The l2cu_release_ccb call will also attempt to release the timer_entry field so to avoid a crash this fields needs to be all zeros.

After looking through all the possible actions that can be taken that lead to a unlink I found that sending a L2CAP_CMD_REJECT (1) packet with reason L2CAP_CMD_REJ_INVALID_CID (2) and having the channel be in state CST_TERM_W4_SEC_COMP (2) would lead to a path with only one extra function call to btm_sec_abort_access_req that would bail out before it did anything bad and finally call l2cu_release_ccb on our ccb.

Now that we have our unlink we need to use it to do something, since both values need to be pointer it makes sense that we should try to overwrite another pointer in memory, even better if we can overwrite a function pointer and have it point to a buffer we control then we can get code execution immediately. Thankfully there are several function pointers that control the switch statements for parsing l2cap packets so overwriting one of the pointers can be easily triggered to get a jump to the other pointer we control. Now all we need to do is find a good place to point the jump to. The SDP client provides yet again with a big 1000 byte buffer in the bss section that holds sdp attribute response data, this buffer is before the ccb_pool which is why we couldn't use it before, but now with our arbitrary jump we can just point it into this buffer we control.

So by sending our payload broken up into parts of an attribute reponse to the sdp client on the Wii we can fill up this buffer with entirely controlled contents. Then by triggering our unlink and then sending a packet that uses that switch statment we will jump to the data that was copied into the sdp buffer.

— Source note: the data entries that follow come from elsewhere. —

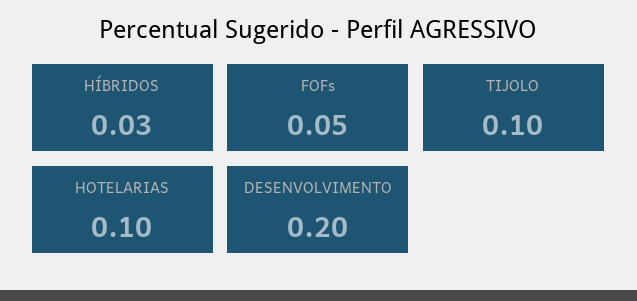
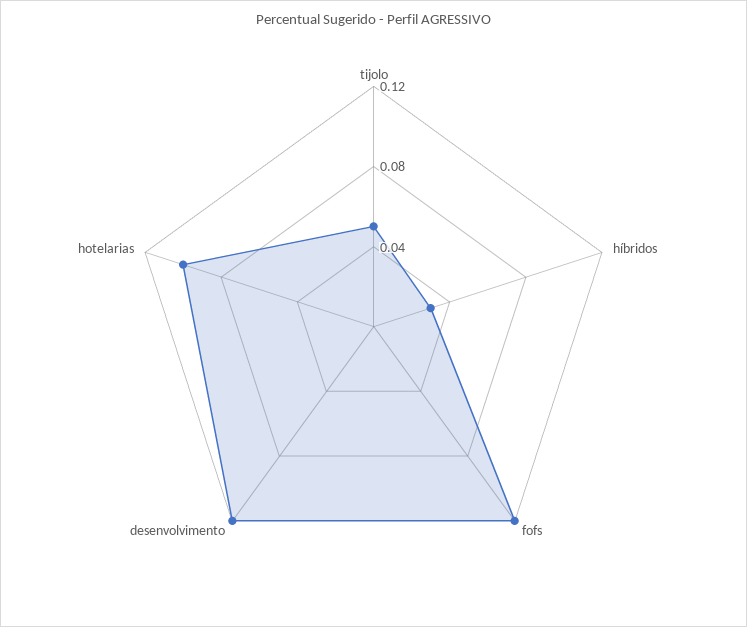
  {
    "HÍBRIDOS": 0.03,
-   "FOFs": 0.05,
+   "FOFs": 0.12,
-   "TIJOLO": 0.1,
+   "TIJOLO": 0.05,
    "HOTELARIAS": 0.1,
-   "DESENVOLVIMENTO": 0.2
+   "DESENVOLVIMENTO": 0.12
  }

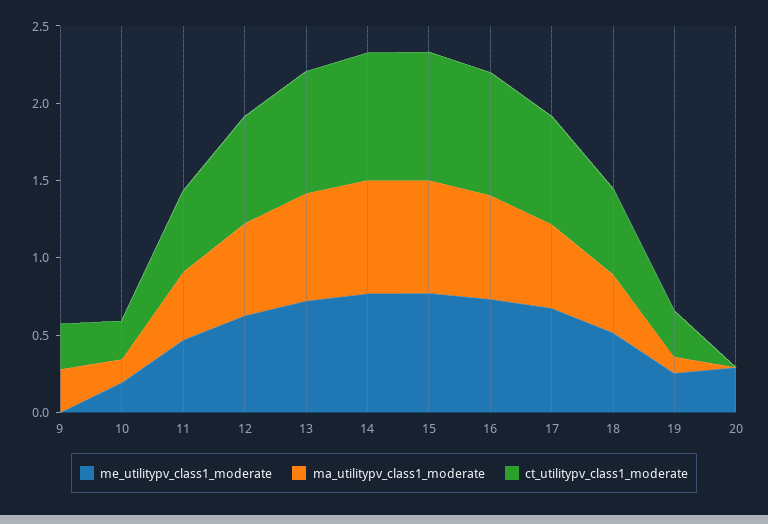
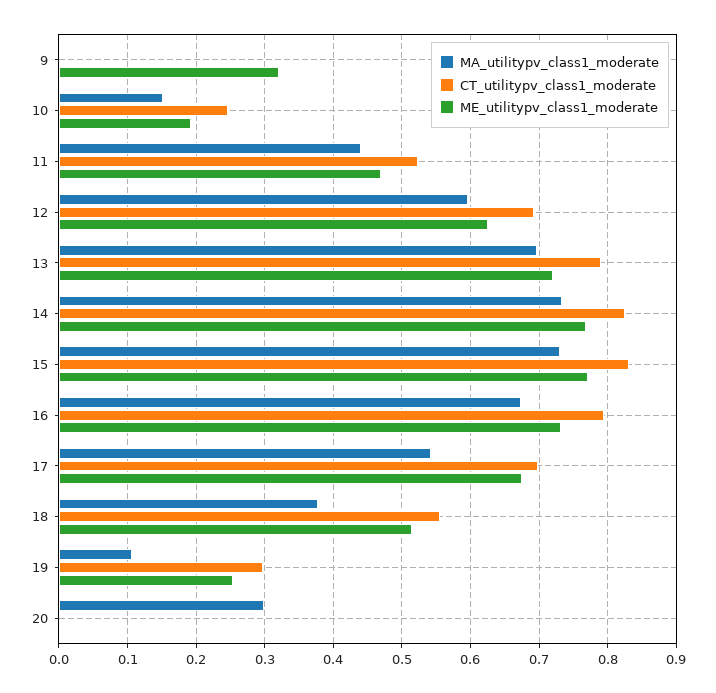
  {
    "me_utilitypv_class1_moderate": {
-     "9": 0,
+     "9": 0.32,
      "10": 0.19,
      "11": 0.47,
      "12": 0.63,
      "13": 0.72,
      "14": 0.77,
      "15": 0.77,
      "16": 0.73,
      "17": 0.68,
      "18": 0.52,
      "19": 0.25,
-     "20": 0.3
+     "20": 0
    },
    "ma_utilitypv_class1_moderate": {
-     "9": 0.3,
+     "9": 0,
      "10": 0.15,
      "11": 0.44,
      "12": 0.6,
      "13": 0.7,
      "14": 0.73,
      "15": 0.73,
      "16": 0.67,
      "17": 0.54,
      "18": 0.38,
      "19": 0.11,
-     "20": 0
+     "20": 0.3
    },
    "ct_utilitypv_class1_moderate": {
-     "9": 0.3,
+     "9": 0,
      "10": 0.25,
      "11": 0.52,
      "12": 0.69,
      "13": 0.79,
      "14": 0.83,
      "15": 0.83,
      "16": 0.79,
      "17": 0.7,
      "18": 0.56,
      "19": 0.3,
      "20": 0
    }
  }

The Wii also has no ASLR or DEP (some games don't make high ram executable so there is some DEP however, all of these buffers are in low ram so it doesn't matter) so we don't even need to work around this. As part of a doubly linked list being unlinked there are also two other writes that could cause problems, mainly to the next and prev fields of the structs that we point to with our fake ccb, to work around this we just use the last switch statement in the list so that the extra write only overwrites a harmless debug string that is never printed. As for the second write that happens in our SDP buffer we can easily just jump over it since it's 0xC bytes past the pointer.

What now

At this point we have 1000 (minus 0x4) to fit our payload in, since I didn't want to write a usb loader in that small a size I went ahead and wrote a simple payload that would copy itself into an unused portion of memory, undo the damage from the unlink, and link itself into the switch statement from earlier. When that switch statement is taken it would instead run a function in the payload that would copy the data in the l2cap into a space in memory and return cleanly. This allows for uploading bigger payloads which is used to send a larger stage that cleans up memory and loads an embedded elf file that loads the real payload off the usb drive.